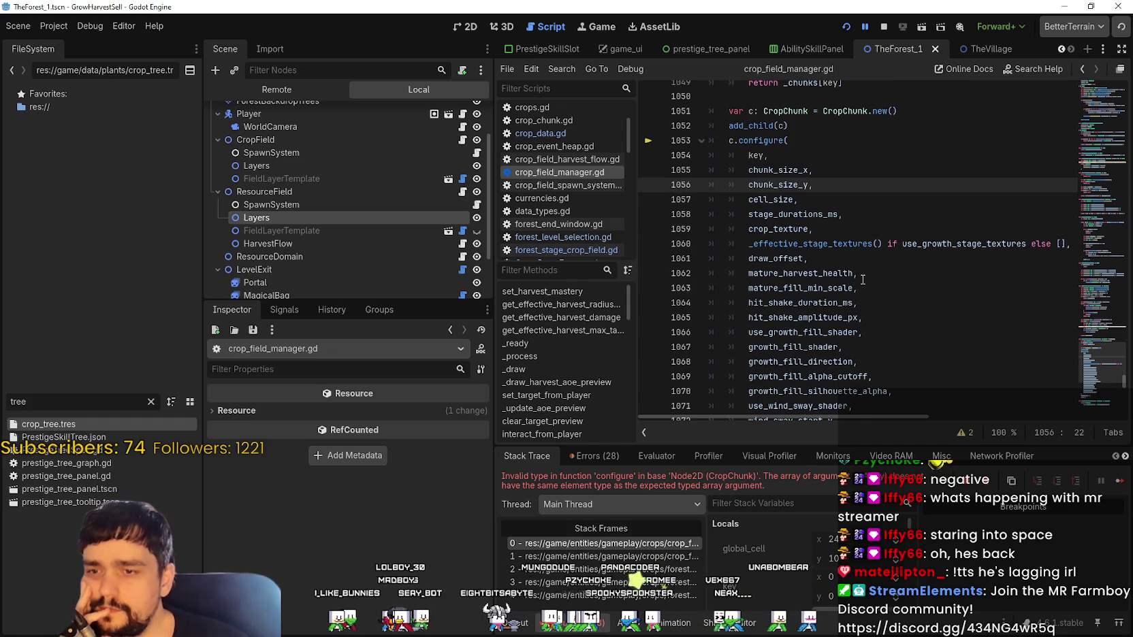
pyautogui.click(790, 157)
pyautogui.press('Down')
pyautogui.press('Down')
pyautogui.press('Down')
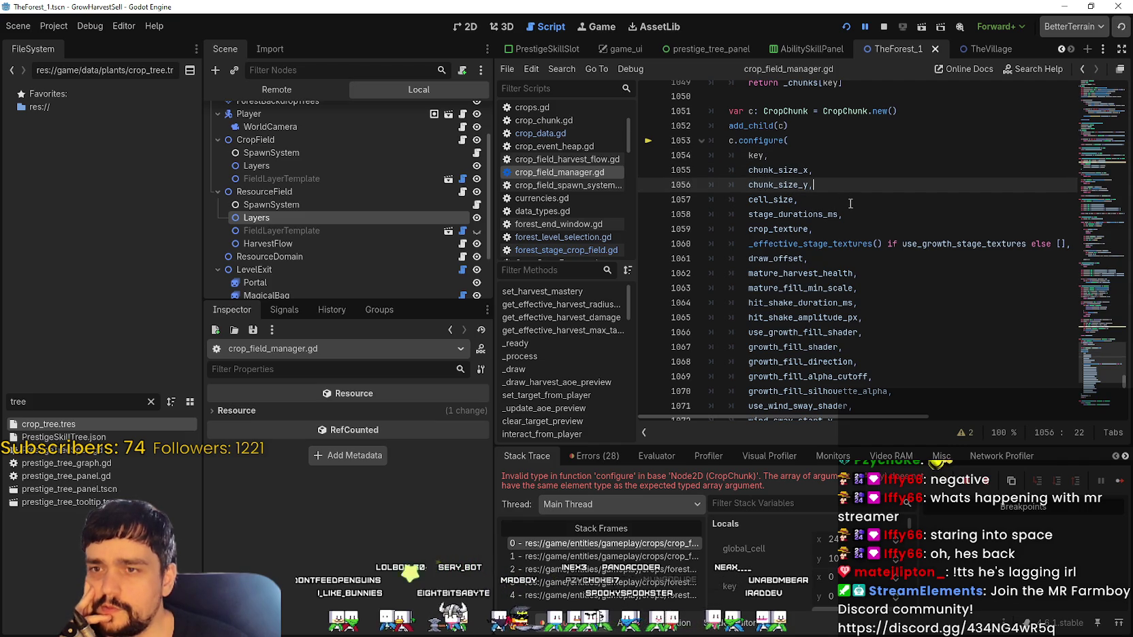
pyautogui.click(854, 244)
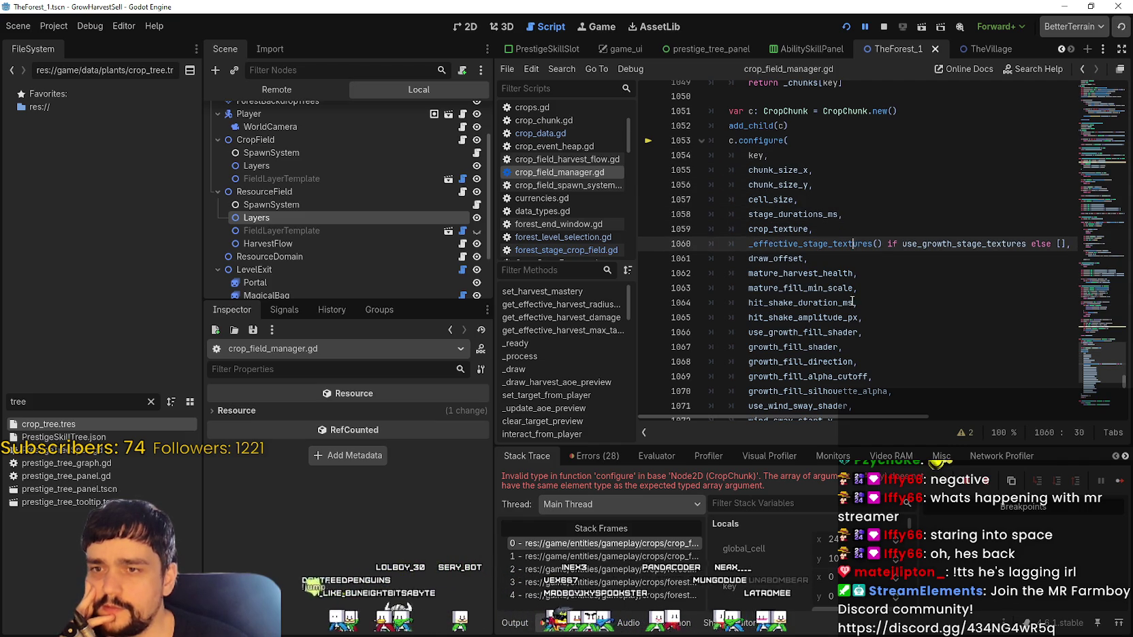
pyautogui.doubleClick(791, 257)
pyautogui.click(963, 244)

How to complete this task: With pictures excluded, the data must be transcribed in full and to the letter.

Task answer:
pyautogui.click(790, 157)
pyautogui.press('Down')
pyautogui.press('Down')
pyautogui.press('Down')
pyautogui.click(854, 244)
pyautogui.doubleClick(791, 257)
pyautogui.click(963, 244)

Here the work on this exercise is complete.